(ENTRIES SUPPLIED Opens)
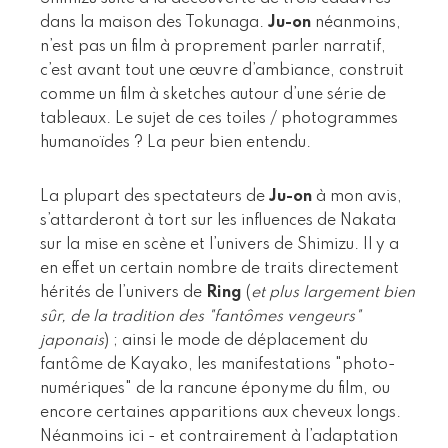
dans la maison des Tokunaga.
Ju-on
néanmoins,
n’est pas un film à proprement parler narratif,
c’est avant tout une œuvre d’ambiance, construit
comme un film à sketches autour d’une série de
tableaux. Le sujet de ces toiles / photogrammes
humanoïdes ? La peur bien entendu.
La plupart des spectateurs de
Ju-on
à mon avis,
s’attarderont à tort sur les influences de Nakata
sur la mise en scène et l’univers de Shimizu. Il y a
en effet un certain nombre de traits directement
hérités de l’univers de
Ring
(
et plus largement bien
sûr, de la tradition des "fantômes vengeurs"
japonais
) ; ainsi le mode de déplacement du
fantôme de Kayako, les manifestations "photo-
numériques" de la rancune éponyme du film, ou
encore certaines apparitions aux cheveux longs.
Néanmoins ici - et contrairement à l’adaptation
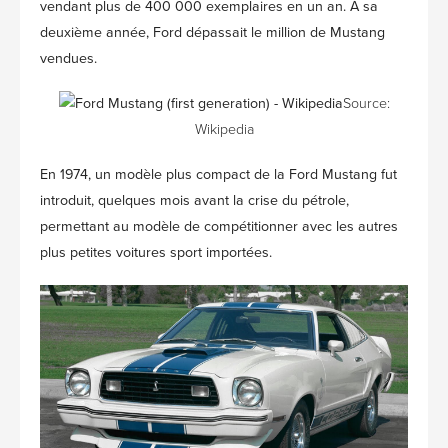
vendant plus de 400 000 exemplaires en un an. À sa
deuxième année, Ford dépassait le million de Mustang
vendues.
Source:
Wikipedia
En 1974, un modèle plus compact de la Ford Mustang fut
introduit, quelques mois avant la crise du pétrole,
permettant au modèle de compétitionner avec les autres
plus petites voitures sport importées.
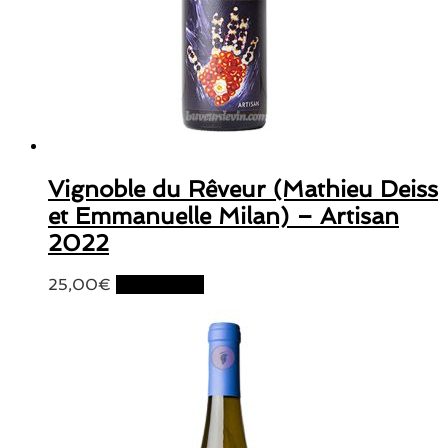
Vignoble du Rêveur (Mathieu Deiss
et Emmanuelle Milan) – Artisan
2022
25,00
€
Lire la suite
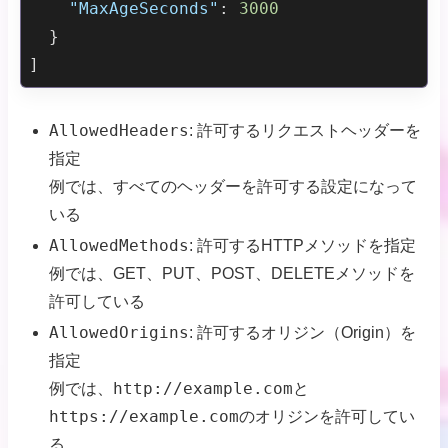
"MaxAgeSeconds"
: 
3000
  }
(ENTRIES SUPPLIED Closes)
▶ WHAT IS NEEDED
Copy out, line for line and without any changes, the text read from each of the records above. Leave the pictures out of your answer.

▶ ANSWER TO THIS TASK
dans la maison des Tokunaga.
Ju-on
néanmoins,
n’est pas un film à proprement parler narratif,
c’est avant tout une œuvre d’ambiance, construit
comme un film à sketches autour d’une série de
tableaux. Le sujet de ces toiles / photogrammes
humanoïdes ? La peur bien entendu.
La plupart des spectateurs de
Ju-on
à mon avis,
s’attarderont à tort sur les influences de Nakata
sur la mise en scène et l’univers de Shimizu. Il y a
en effet un certain nombre de traits directement
hérités de l’univers de
Ring
(
et plus largement bien
sûr, de la tradition des "fantômes vengeurs"
japonais
) ; ainsi le mode de déplacement du
fantôme de Kayako, les manifestations "photo-
numériques" de la rancune éponyme du film, ou
encore certaines apparitions aux cheveux longs.
Néanmoins ici - et contrairement à l’adaptation
vendant plus de 400 000 exemplaires en un an. À sa
deuxième année, Ford dépassait le million de Mustang
vendues.
Source:
Wikipedia
En 1974, un modèle plus compact de la Ford Mustang fut
introduit, quelques mois avant la crise du pétrole,
permettant au modèle de compétitionner avec les autres
plus petites voitures sport importées.
Vignoble du Rêveur (Mathieu Deiss
et Emmanuelle Milan) – Artisan
2022
25,00
€
Lire la suite
"MaxAgeSeconds"
: 
3000
  }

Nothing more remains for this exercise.